El Magnificat es la respuesta de María al saludo de Isabel. Es un canto de alegría y alabanza tejido con palabras de la Escritura, en el que su corazón se desborda en agradecimiento y sorpresa frente a tanto don del Cielo. Ella es plenamente feliz con su vocación y quiere repartir felicidad en sus hijos. Por eso, la llamamos Causa de nuestra alegría. En el encuentro con Ella recuperamos la confianza, si la hubiéramos perdido; a su lado se fortalece nuestra esperanza y se enciende el amor. Cuando la Virgen está presente en nuestros días cambia el clima interior, el ambiente familiar o del lugar de trabajo: las cosas se miran de otra manera.

Isabel le dice con entusiasmo: «dichosa tú que has creído» (Lc 1,45).

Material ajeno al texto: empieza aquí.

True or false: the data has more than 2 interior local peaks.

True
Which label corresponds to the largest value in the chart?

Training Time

María es la creyente por excelencia. Ella es la primera en la larga cadena de los que creen en Jesucristo. Podemos y debemos aprender de su fe. Una fe que nos permite ver «la grandeza del Señor» (Lc 1,46); que nos proporciona certezas y un horizonte de esperanza que llena la vida de alegría en Dios, a pesar de las dificultades. Una fe que nos empuja a salir al encuentro de los demás.

La Virgen de Covadonga lleva en su brazo izquierdo al Niño. Ella siempre pone delante de nuestros ojos a Jesús, lo pone en alto y quiere llevarnos hasta Él. Lo hizo con los apóstoles, lo hace también con nosotros. Hemos venido siguiendo la huella dejada por tantos peregrinos que a lo largo de los siglos han llegado a buscar consuelo en la Santa Cueva. A Covadonga acudieron san Juan Pablo II y san Juan XXIII. ¿Y cómo no recordar que san Pedro Poveda, ante la Santina, dio origen al ideal de la Institución Teresiana? Naturalmente, especial alegría me da recordar las visitas de san Josemaría, del beato Álvaro del Portillo y de Mons. Javier Echevarría.

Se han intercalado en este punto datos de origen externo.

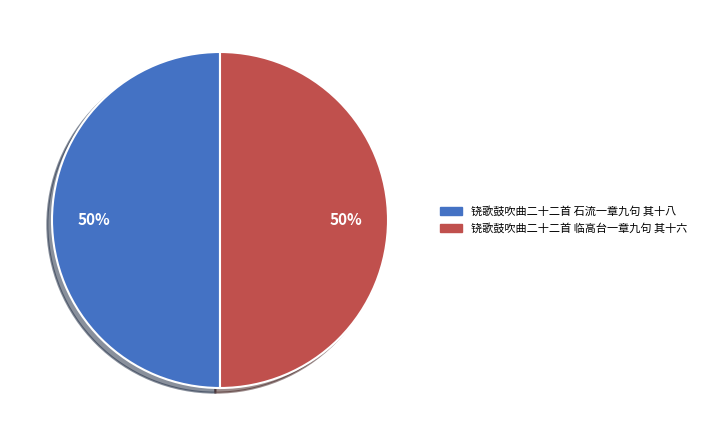

What is the ratio of the value at 铙歌鼓吹曲二十二首 临高台一章九句 其十六 to the value at 铙歌鼓吹曲二十二首 石流一章九句 其十八?

1.0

Precisamente, la última vez que don Javier estuvo en Asturias, con ocasión del Año Jubilar de la Cruz de los Ángeles y de la Cruz de la Victoria, en el año 2008, cuando visitó la Santa Cueva improvisó unas palabras, que hoy nos pueden ayudar para rezar por los frutos del próximo Sínodo sobre la fe y el discernimiento vocacional de los jóvenes, para que sientan la alegría de dedicar su vida a Dios y a los demás: «la razón más grande de nuestra vida -decía- es encontrar a Jesucristo, seguirle muy de cerca, tratarle y darle a conocer (...). Si queremos encontrar un atajo que nos lleve con toda seguridad a este único camino, que es Nuestro Señor Jesucristo (...), recurramos a Santa María» (Palabras de Mons. Javier Echevarría, visita pastoral a Asturias, 5-VII-2008, en www.opusdei.org).

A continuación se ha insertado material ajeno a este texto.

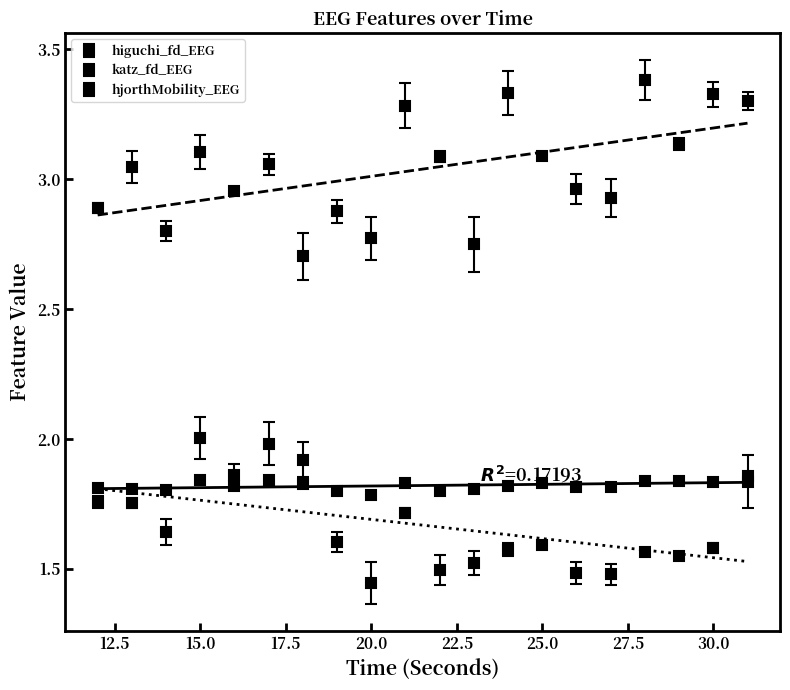

How many interior local peaks does the katz_fd_EEG series have?

8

Gracias, Madre, porque siempre vienes aprisa en nuestra ayuda; porque nos enseñas a hacer grande a Dios en nuestras almas, con una fe generosa. Gracias porque contigo viene siempre el Espíritu Santo, con sus dones y frutos. Gracias porque junto a ti aprendemos en qué consiste la alegría profunda, de sentirse amado, hijo querido. Gracias porque Dios hace por ti cosas grandes. Enséñanos a vivir con alegría el Evangelio, dando testimonio auténtico con nuestra vida cristiana.

Así sea.

Romana, n. 67, julio-diciembre 2018, p. 261-263.